Faint scent of tobacco smoke -
morning reveals the desolation of yesterday.
Coping mechanisms galore!
Scene of poetry without a purpose,
scene of black holes in red carpet,
scene of high moons by the windowsill
and always feeling low, half-****** on Zopiclone,
how I once slept full, breathed from the diaphragm,
dreamed with ease - but that was so long ago.

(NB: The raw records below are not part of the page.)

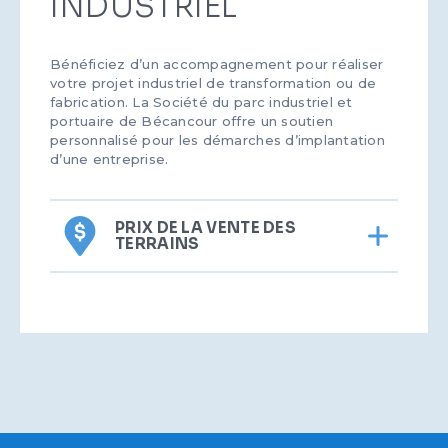
INDUSTRIEL
basse pression à partir de son usine de cogénération
produisant 550 MW d’électricité.
Bénéficiez d’un accompagnement pour réaliser
votre projet industriel de transformation ou de
fabrication. La Société du parc industriel et
portuaire de Bécancour offre un soutien
personnalisé pour les démarches d’implantation
d’une entreprise.
PRIX DE LA VENTE DES
TERRAINS
Contactez-nous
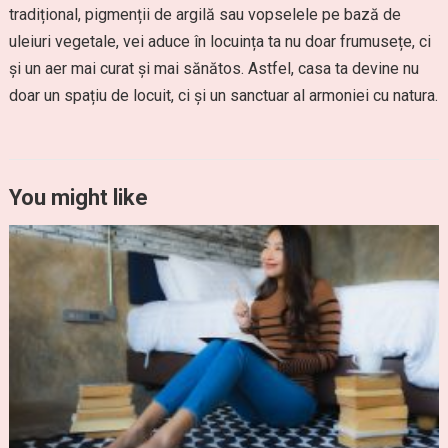
tradițional, pigmenții de argilă sau vopselele pe bază de
uleiuri vegetale, vei aduce în locuința ta nu doar frumusețe, ci
și un aer mai curat și mai sănătos. Astfel, casa ta devine nu
doar un spațiu de locuit, ci și un sanctuar al armoniei cu natura.
You might like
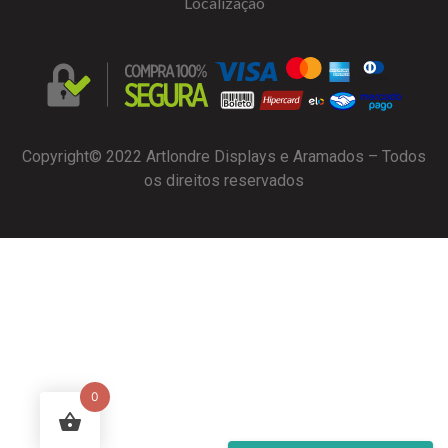
Localização
Copyright© 2022 Artlondre Displays e Aramados – Todos
os direitos reservados
0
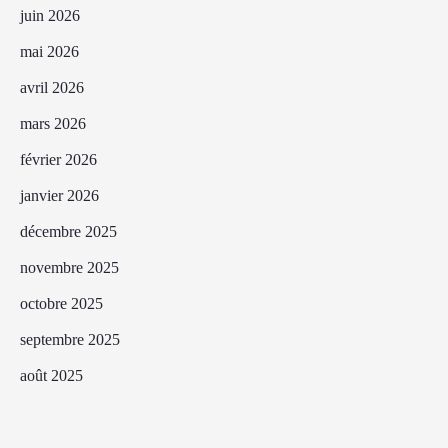
juin 2026
mai 2026
avril 2026
mars 2026
février 2026
janvier 2026
décembre 2025
novembre 2025
octobre 2025
septembre 2025
août 2025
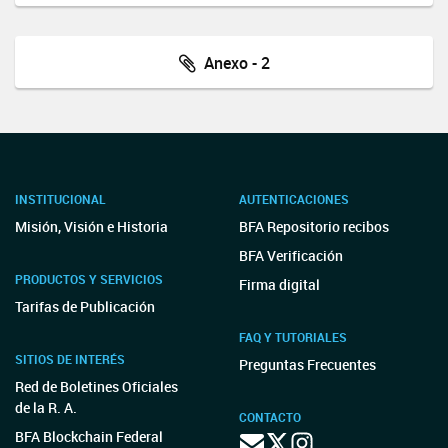
Anexo - 2
INSTITUCIONAL
AUTENTICACIONES
Misión, Visión e Historia
BFA Repositorio recibos
BFA Verificación
PRODUCTOS Y SERVICIOS
Firma digital
Tarifas de Publicación
FAQ Y TUTORIALES
SITIOS DE INTERÉS
Preguntas Frecuentes
Red de Boletines Oficiales
de la R. A.
CONTACTO
BFA Blockchain Federal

Slept-in sheets, weeks of cold sweats
and takeaway pizza eaten in bed.
12 hour days on minimum wage,
I feel like a gardener on his last legs-
a garden to be tended to,
a garden that grows all around me.
The incense tray is full, synthetic Jasmine,
putrid Lemon-grass bought from the Pound Saver
solely to talk to the attractive Hungarian woman
behind the counter.
It's a working day and my mind is in disarray;
the sheets are too heavy, I'm a little hungover
and I've been going insane.
Half-an-hour to be showered, bowels emptied;
eyeballs removed - or whatever it is people do
to get themselves ready for the day.
It's a scene of kicking out in dead-water,
it's a scene of black holes and being human,
it's a scene of fear for the present day,
so much so you cannot build for a future.
Half-an-hour to be showered and out of the door,
half-an-hour to be someone I'm not-
well... I've had to fake it all before.